(Chart interpretation exercises)
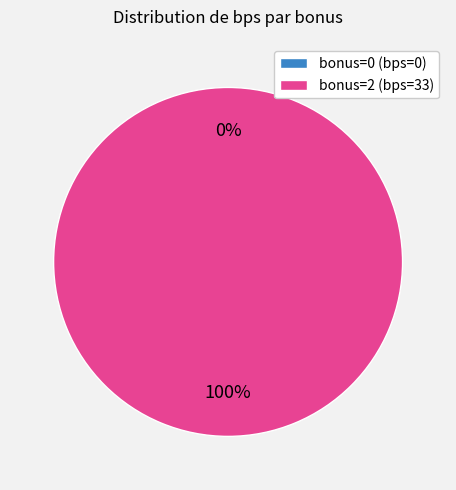

Which category has the biggest portion of the pie?

bonus=2 (bps=33)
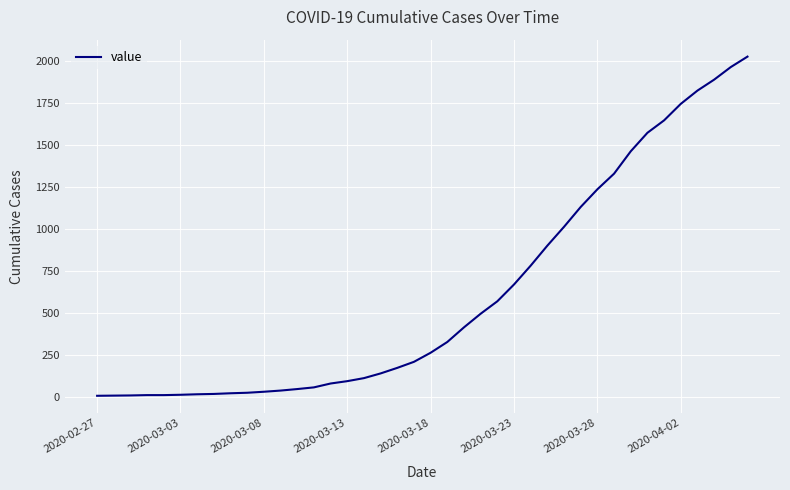

What is the maximum value shown in the chart?

2024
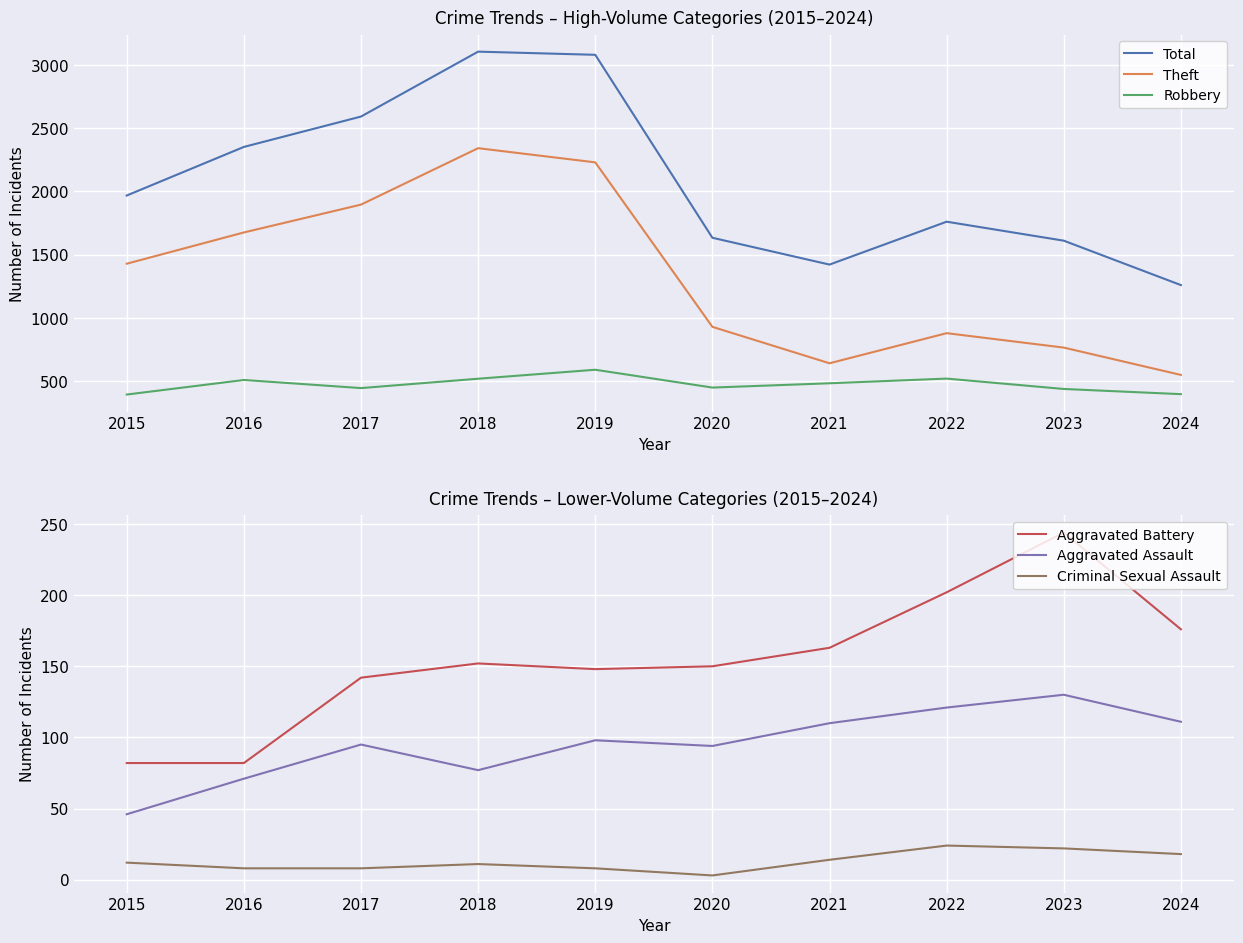

True or false: Theft and Robbery intersect in this chart.

False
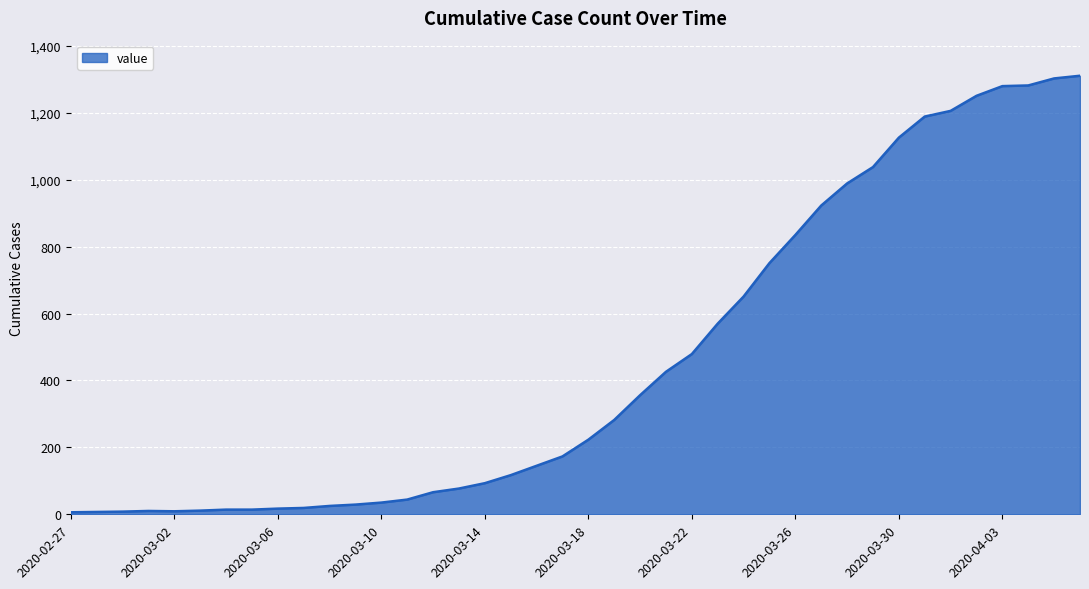

What is the greatest value displayed?

1311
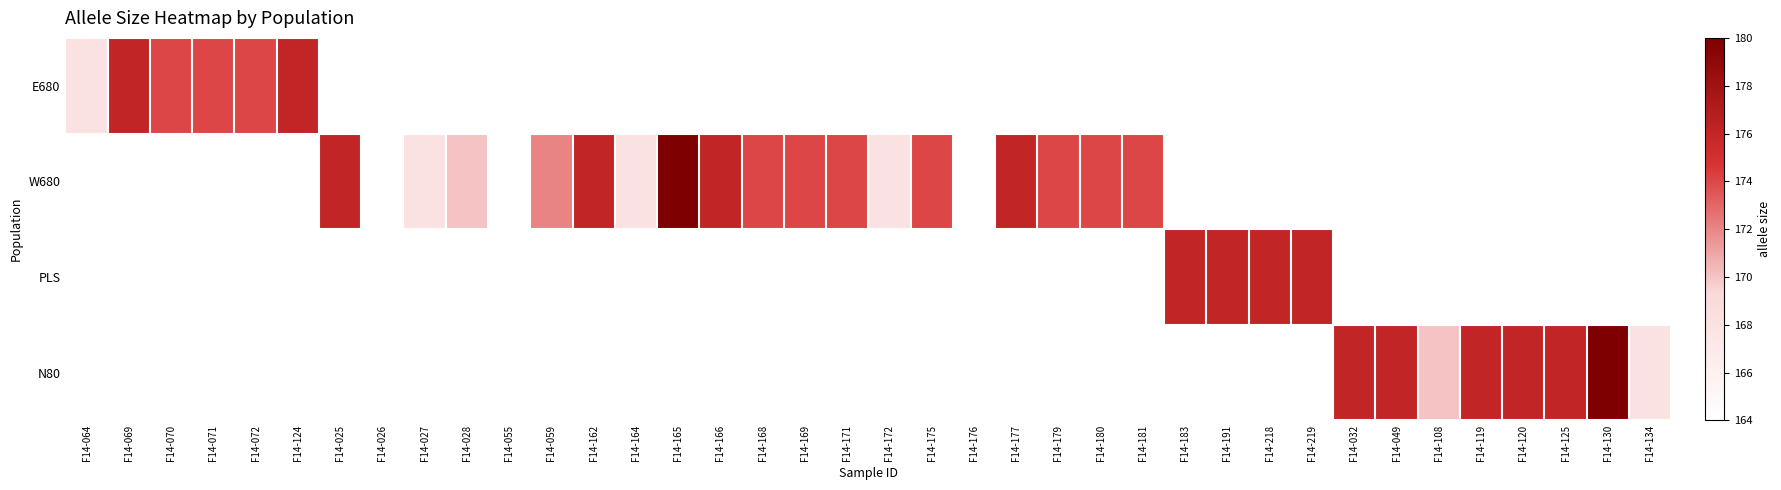

Is it true that N80 equals 176.0 at F14-032?

True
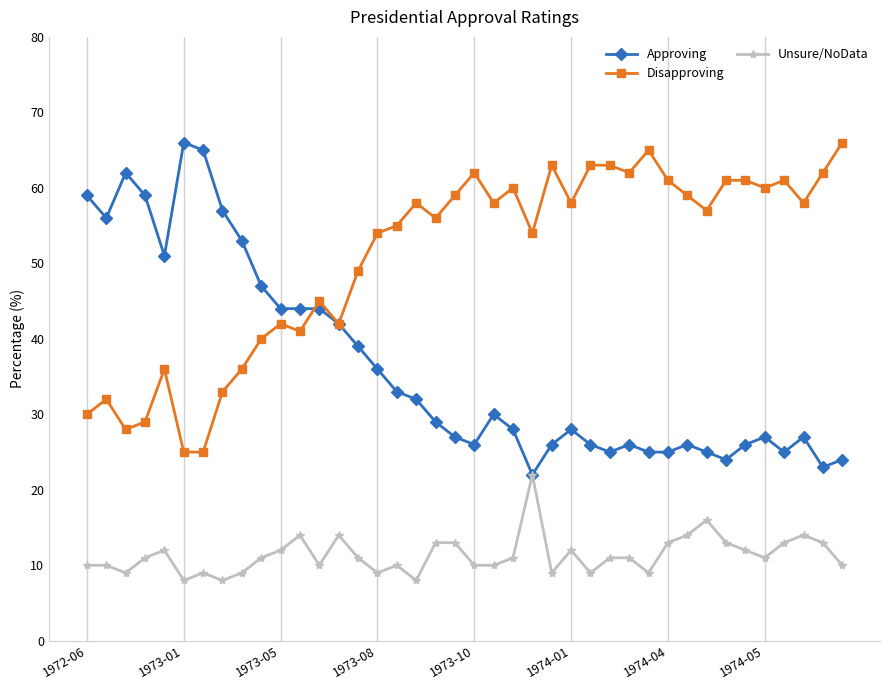

True or false: Disapproving and Unsure/NoData intersect in this chart.

False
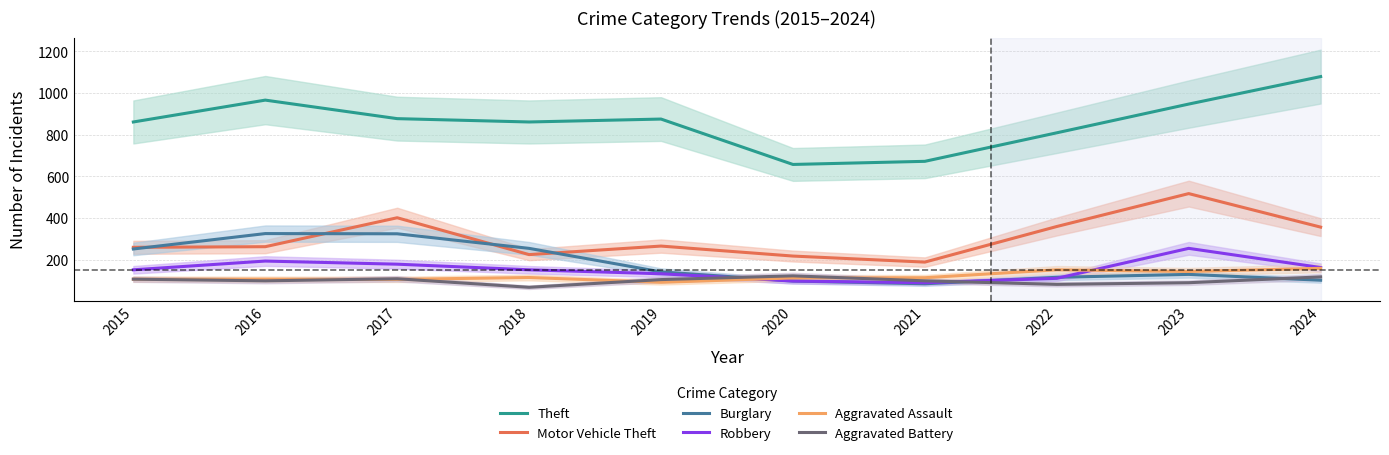

At which label does Burglary reach its minimum?

2021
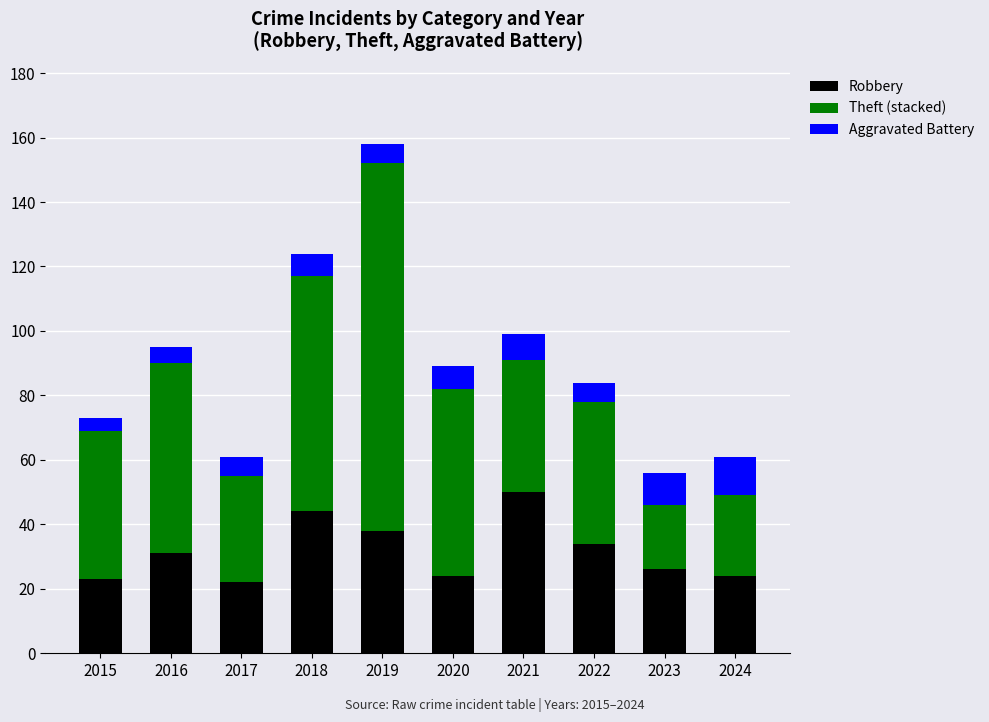

What is the total value across all series at 2016?

95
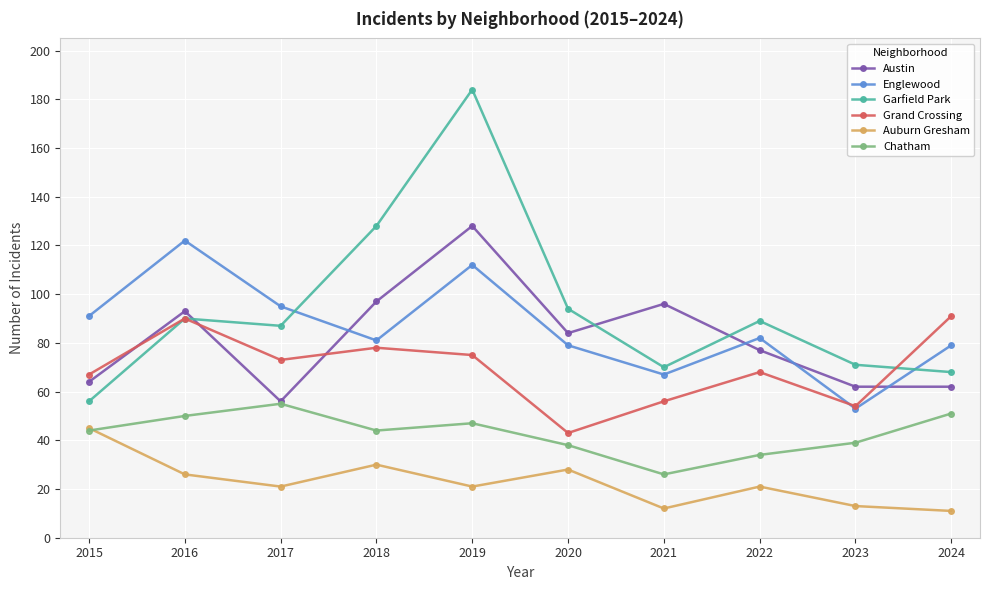

True or false: Grand Crossing and Chatham intersect in this chart.

False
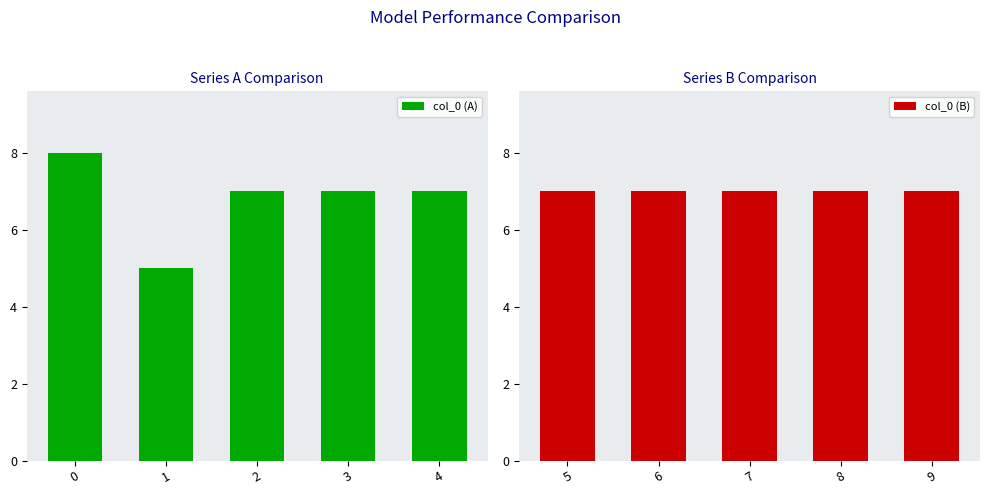

Reading left to right, what are all the values shown in this chart?

col_0 (A): 0=8	1=5	2=7	3=7	4=7
col_0 (B): 5=7	6=7	7=7	8=7	9=7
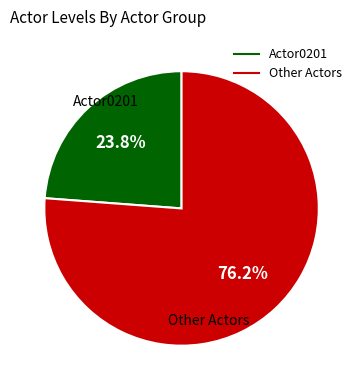

Is there any slice that represents more than half of the pie?

Yes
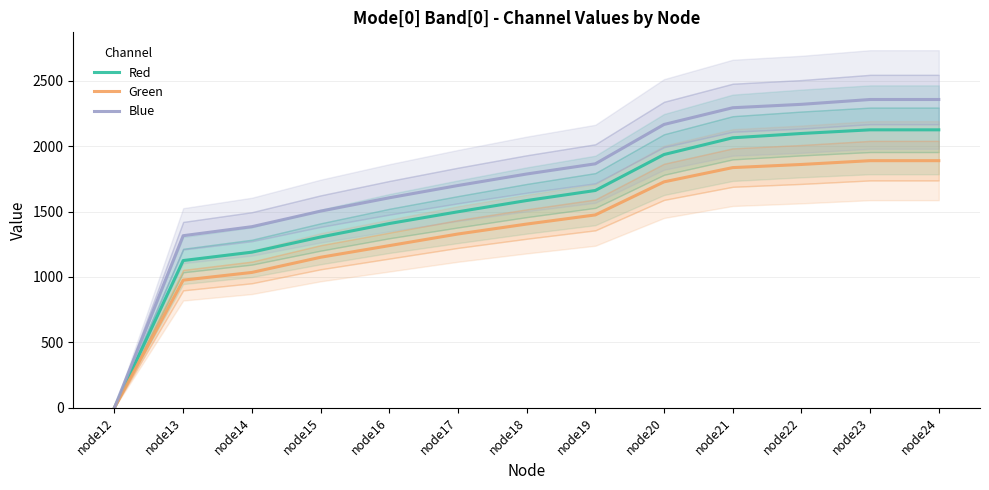

What is the difference between the second highest and minimum values in the Blue series?

2357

■ Exercise details: Give only the number of lines in the entries above that contain the string "intersect".

■ Response to this exercise: 3